START DATA TO EXAMINE

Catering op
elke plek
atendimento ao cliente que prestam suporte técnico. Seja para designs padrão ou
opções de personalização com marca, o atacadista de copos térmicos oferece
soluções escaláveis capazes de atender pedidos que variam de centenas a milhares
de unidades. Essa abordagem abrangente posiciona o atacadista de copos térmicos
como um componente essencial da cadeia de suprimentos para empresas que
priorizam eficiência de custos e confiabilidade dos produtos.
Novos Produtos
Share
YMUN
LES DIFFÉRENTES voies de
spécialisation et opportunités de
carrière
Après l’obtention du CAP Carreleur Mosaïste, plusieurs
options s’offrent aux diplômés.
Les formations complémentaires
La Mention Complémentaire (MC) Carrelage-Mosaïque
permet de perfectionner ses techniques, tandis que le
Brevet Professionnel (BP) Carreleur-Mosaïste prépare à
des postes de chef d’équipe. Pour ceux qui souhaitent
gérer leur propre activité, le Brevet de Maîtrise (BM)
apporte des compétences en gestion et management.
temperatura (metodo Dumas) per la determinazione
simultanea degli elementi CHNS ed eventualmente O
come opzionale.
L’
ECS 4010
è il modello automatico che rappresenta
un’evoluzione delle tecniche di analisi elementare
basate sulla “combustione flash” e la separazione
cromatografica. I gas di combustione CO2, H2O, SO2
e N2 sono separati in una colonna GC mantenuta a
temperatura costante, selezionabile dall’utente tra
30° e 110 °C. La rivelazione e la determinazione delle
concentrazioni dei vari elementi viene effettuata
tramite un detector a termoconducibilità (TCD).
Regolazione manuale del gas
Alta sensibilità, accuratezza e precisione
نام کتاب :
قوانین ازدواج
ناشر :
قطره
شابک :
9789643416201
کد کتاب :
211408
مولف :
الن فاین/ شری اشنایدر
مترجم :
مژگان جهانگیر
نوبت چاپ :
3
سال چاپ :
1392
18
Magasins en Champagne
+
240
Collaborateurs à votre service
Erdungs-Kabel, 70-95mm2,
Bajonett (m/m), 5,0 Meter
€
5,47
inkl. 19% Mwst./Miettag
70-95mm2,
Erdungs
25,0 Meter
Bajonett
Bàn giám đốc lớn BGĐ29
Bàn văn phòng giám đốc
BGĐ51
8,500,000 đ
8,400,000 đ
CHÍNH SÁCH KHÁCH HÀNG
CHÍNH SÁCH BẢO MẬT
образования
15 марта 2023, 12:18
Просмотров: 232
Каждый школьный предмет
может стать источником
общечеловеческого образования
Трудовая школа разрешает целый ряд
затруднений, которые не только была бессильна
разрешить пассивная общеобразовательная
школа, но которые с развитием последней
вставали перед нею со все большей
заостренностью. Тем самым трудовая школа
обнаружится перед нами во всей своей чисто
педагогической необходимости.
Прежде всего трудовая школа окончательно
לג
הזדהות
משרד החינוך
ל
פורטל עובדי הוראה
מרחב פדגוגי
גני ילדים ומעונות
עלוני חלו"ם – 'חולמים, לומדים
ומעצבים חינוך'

END DATA TO EXAMINE
START DATA TO EXAMINE

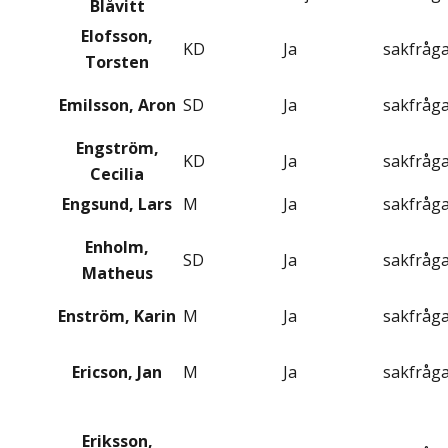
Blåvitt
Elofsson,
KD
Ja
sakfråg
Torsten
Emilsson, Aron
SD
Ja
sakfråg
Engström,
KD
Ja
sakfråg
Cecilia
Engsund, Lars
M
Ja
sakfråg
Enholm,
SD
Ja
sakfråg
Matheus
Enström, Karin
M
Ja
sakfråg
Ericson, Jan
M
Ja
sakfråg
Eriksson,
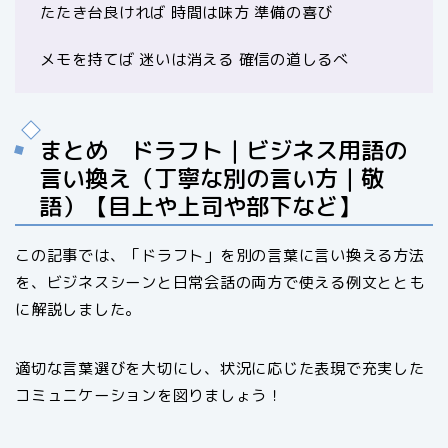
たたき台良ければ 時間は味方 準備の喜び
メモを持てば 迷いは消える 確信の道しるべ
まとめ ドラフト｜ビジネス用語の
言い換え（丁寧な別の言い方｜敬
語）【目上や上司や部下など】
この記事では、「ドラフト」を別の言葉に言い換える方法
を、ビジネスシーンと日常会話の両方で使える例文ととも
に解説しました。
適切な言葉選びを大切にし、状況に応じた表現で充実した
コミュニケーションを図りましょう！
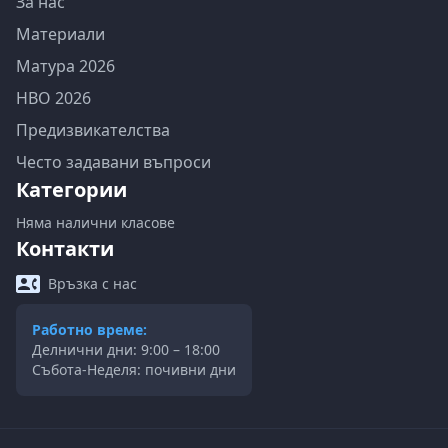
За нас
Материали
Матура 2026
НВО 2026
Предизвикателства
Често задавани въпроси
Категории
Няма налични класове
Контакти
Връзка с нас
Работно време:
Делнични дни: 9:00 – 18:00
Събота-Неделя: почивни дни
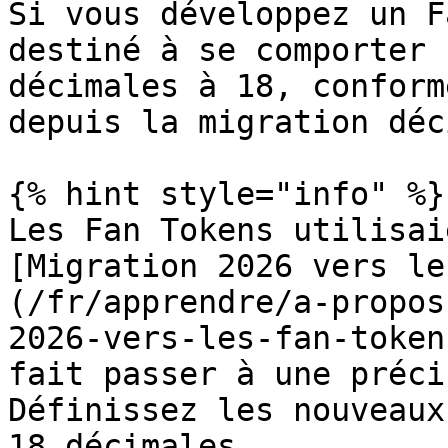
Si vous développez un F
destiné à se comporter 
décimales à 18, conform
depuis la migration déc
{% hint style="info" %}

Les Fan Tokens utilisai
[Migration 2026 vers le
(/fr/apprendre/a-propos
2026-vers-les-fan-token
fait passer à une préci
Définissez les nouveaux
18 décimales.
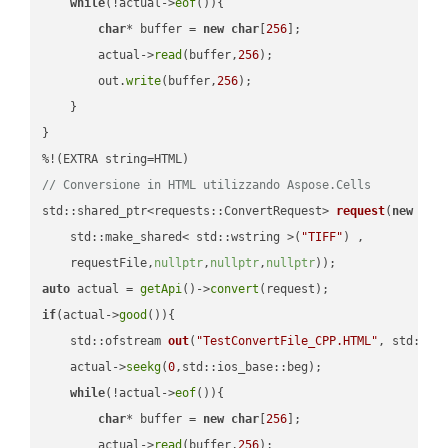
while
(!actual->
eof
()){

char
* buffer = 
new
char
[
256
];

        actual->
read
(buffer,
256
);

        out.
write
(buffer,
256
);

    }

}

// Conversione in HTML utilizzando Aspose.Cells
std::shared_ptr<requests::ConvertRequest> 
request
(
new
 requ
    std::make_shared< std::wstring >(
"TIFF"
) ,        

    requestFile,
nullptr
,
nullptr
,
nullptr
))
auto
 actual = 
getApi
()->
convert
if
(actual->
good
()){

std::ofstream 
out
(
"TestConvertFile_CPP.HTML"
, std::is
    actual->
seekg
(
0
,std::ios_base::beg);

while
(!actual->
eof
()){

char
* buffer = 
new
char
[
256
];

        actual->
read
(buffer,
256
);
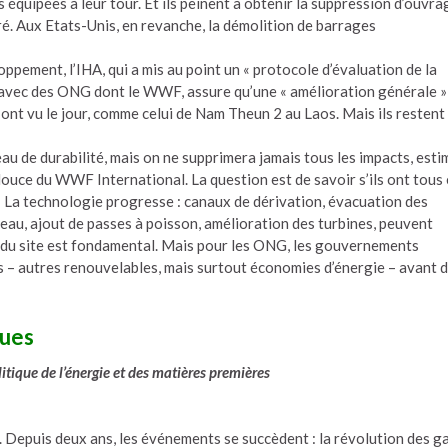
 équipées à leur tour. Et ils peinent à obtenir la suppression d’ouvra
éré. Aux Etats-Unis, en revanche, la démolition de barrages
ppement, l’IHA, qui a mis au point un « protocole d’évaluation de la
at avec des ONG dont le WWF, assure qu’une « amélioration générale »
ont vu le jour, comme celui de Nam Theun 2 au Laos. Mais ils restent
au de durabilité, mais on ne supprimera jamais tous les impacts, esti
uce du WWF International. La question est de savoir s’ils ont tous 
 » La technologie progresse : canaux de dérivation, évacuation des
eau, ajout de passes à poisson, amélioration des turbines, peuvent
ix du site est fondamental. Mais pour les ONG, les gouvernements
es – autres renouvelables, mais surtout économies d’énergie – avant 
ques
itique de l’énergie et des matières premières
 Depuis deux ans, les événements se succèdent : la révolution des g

END DATA TO EXAMINE

## WORK INSTRUCTION
Copy the data again, starting at the line that has "Catering op" and stopping after the line that has "LES DIFFÉRENTES voies de". Swap "atacadista" for "fornecedor" everywhere in that stretch and leave everything else unchanged.

## EXERCISE RESPONSE
Catering op
elke plek
atendimento ao cliente que prestam suporte técnico. Seja para designs padrão ou
opções de personalização com marca, o fornecedor de copos térmicos oferece
soluções escaláveis capazes de atender pedidos que variam de centenas a milhares
de unidades. Essa abordagem abrangente posiciona o fornecedor de copos térmicos
como um componente essencial da cadeia de suprimentos para empresas que
priorizam eficiência de custos e confiabilidade dos produtos.
Novos Produtos
Share
YMUN
LES DIFFÉRENTES voies de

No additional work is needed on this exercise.